Whether, when Booth wrote this long and intriguing letter, he was planning to abduct President Lincoln or to kill him, is impossible to determine, though most evidence suggests capture rather than murder was then his aim; but that he was actively plotting, is indisputable. Writing to a long-time friend, Boston theater manager Orlando Tompkins, he makes an urgent request:
“Would you be kind enough to ask Case to send me without a moments delay one dozenof my card photghs. The ones I want are those seated, with cane & black cravat. He knows the ones I liked the best. Tell him to send them at once to New York No 28 East 19th St. as I hope to be there day after tomorrow, only, to stay a day or two. This is very important as there are several parties whom I would like to give one. So please attend to it upon the receipt of this…”

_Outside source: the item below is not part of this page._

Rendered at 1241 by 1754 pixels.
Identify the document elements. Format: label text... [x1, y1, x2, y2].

It is thought that Booth wanted the photos for identification purposes connected to the Lincoln conspiracy – and ironically, some two months later, his favorite, “seated, with cane & black cravat”, would adorn the Wanted Poster for the assassination of the President.
In a portent postscript, Booth has added
“I return to this city in about a week, stop at National Hotel, and will get any letter sent to Fords Theatre.”

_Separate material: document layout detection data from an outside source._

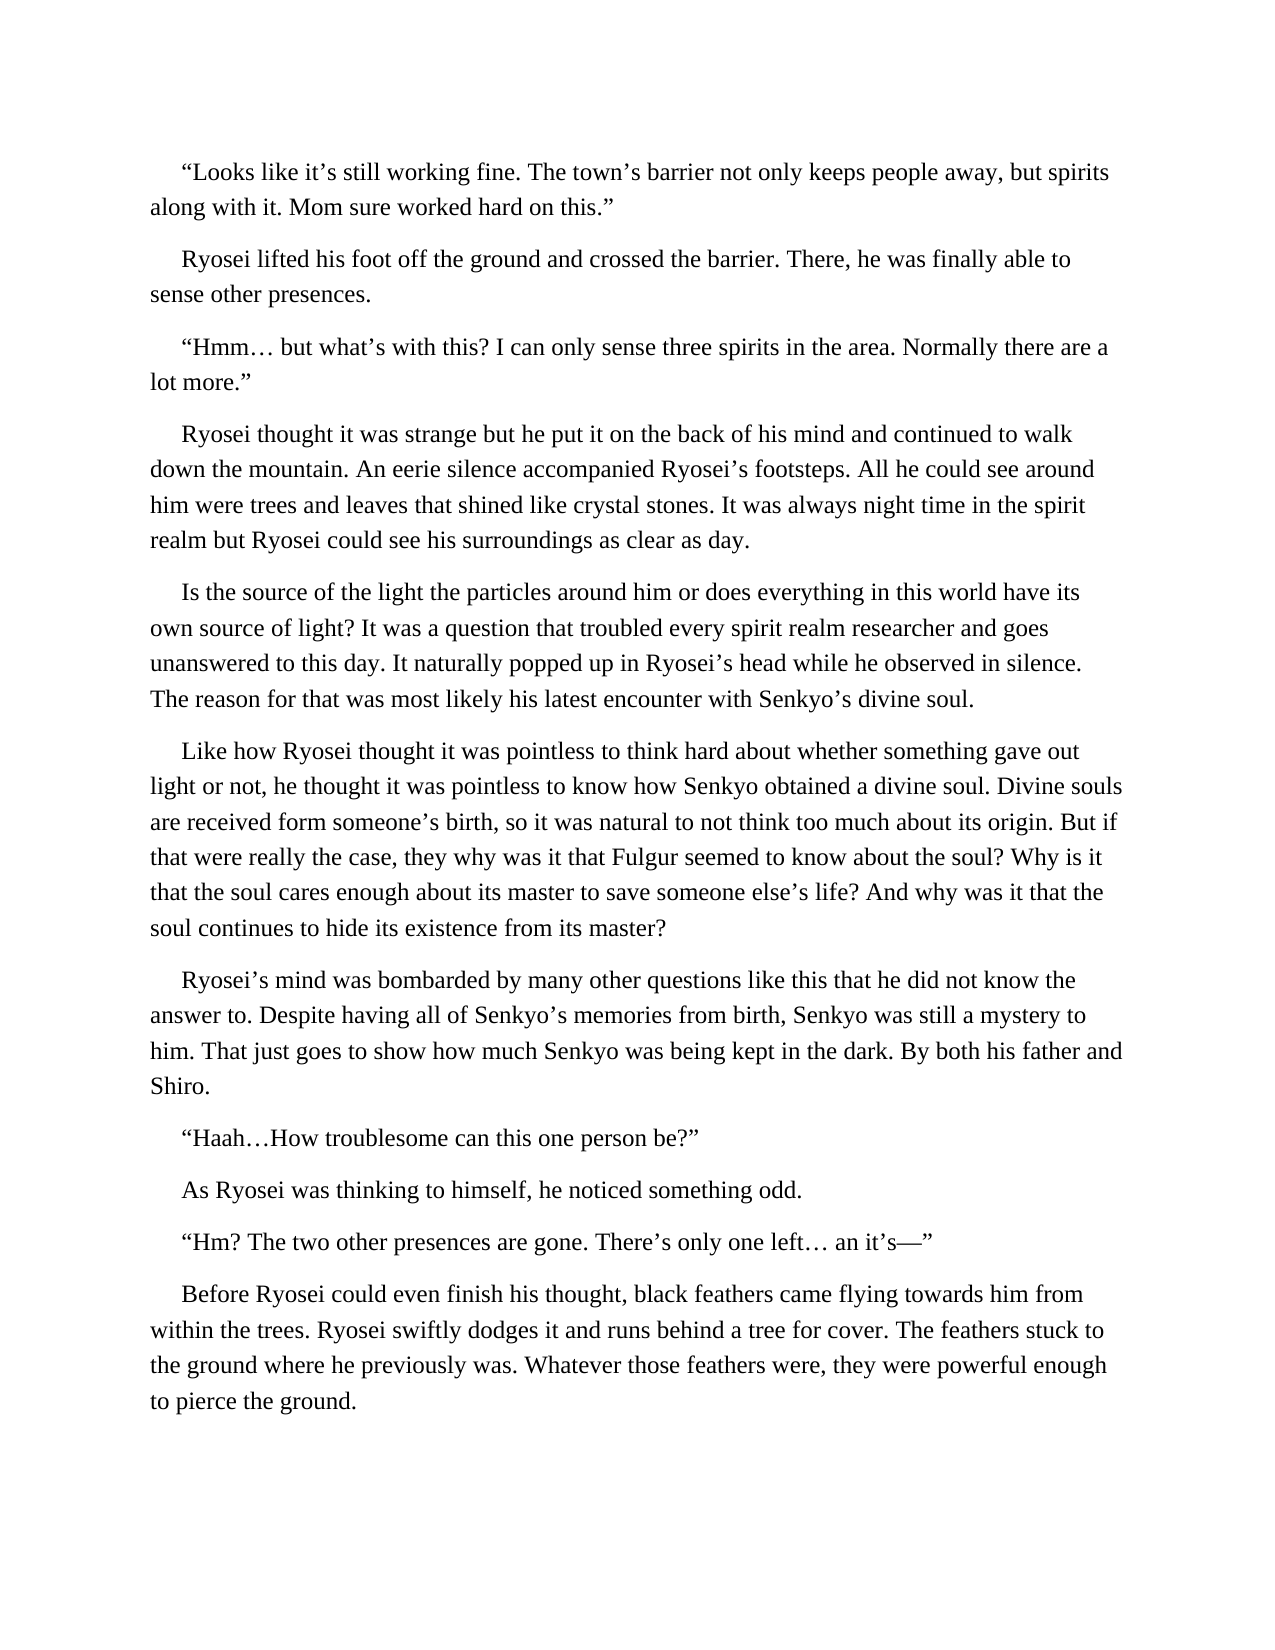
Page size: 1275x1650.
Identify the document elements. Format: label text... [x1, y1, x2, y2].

text Before Ryosei could even finish his thought, black feathers came flying towards him from within the trees. Ryosei swiftly dodges it and runs behind a tree for cover. The feathers stuck to the ground where he previously was. Whatever those feathers were, they were powerful enough to pierce the ground. [150, 1273, 1125, 1414]
text Ryosei lifted his foot off the ground and crossed the barrier. There, he was finally able to sense other presences. [150, 237, 1125, 308]
text “Looks like it’s still working fine. The town’s barrier not only keeps people away, but spirits along with it. Mom sure worked hard on this.” [150, 150, 1125, 221]
text “Hmm… but what’s with this? I can only sense three spirits in the area. Normally there are a lot more.” [150, 325, 1125, 396]
text Like how Ryosei thought it was pointless to think hard about whether something gave out light or not, he thought it was pointless to know how Senkyo obtained a divine soul. Divine souls are received form someone’s birth, so it was natural to not think too much about its origin. But if that were really the case, they why was it that Fulgur seemed to know about the soul? Why is it that the soul cares enough about its master to save someone else’s life? And why was it that the soul continues to hide its existence from its master? [150, 729, 1125, 942]
text Ryosei thought it was strange but he put it on the back of his mind and continued to walk down the mountain. An eerie silence accompanied Ryosei’s footsteps. All he could see around him were trees and leaves that shined like crystal stones. It was always night time in the spirit realm but Ryosei could see his surroundings as clear as day. [150, 412, 1125, 554]
text Is the source of the light the particles around him or does everything in this world have its own source of light? It was a question that troubled every spirit realm researcher and goes unanswered to this day. It naturally popped up in Ryosei’s head while he observed in silence. The reason for that was most likely his latest encounter with Senkyo’s divine soul. [150, 571, 1125, 712]
text Ryosei’s mind was bombarded by many other questions like this that he did not know the answer to. Despite having all of Senkyo’s memories from birth, Senkyo was still a mystery to him. That just goes to show how much Senkyo was being kept in the dark. By both his father and Shiro. [150, 958, 1125, 1100]
text As Ryosei was thinking to himself, he noticed something odd. [150, 1169, 1125, 1204]
text “Haah…How troublesome can this one person be?” [150, 1117, 1125, 1152]
text “Hm? The two other presences are gone. There’s only one left… an it’s—” [150, 1221, 1125, 1256]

It was while retrieving his mail at the theater on the morning of April 14, 1865, of course, that Booth first heard that Lincoln would be attending Our American Cousin that evening…
JOHN WILKES BOOTH. 1838 – 1865. The assassin of Abraham Lincoln. Previous to his brief career as a Lincoln conspirator, he was a famous American actor.

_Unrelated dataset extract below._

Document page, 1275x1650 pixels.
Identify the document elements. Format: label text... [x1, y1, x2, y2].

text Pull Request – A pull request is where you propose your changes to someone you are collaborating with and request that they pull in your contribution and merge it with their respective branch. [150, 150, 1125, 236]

ORLANDO TOMPKINS. 1818 – 1884. Druggist, and one of the proprietors of the Boston Theatre, whose manager he was from 1862 until 1878. He was a friend of Edwin and John Wilkes Booth. In 1865 John Wilkes Booth gave Tompkins a ring inscribed “JWB to OT, April 6, 1865.”
Autograph Letter Signed (three times; as “J. Wilkes Booth”, “John” and “Yours”), 3 pages, recto and verso, octavo, Washington, February 9, no year [1865]. To Orlando Tompkins of Boston. Very rare in and of itself, it is also estimated that there are only seventeen Booth letters in private hands.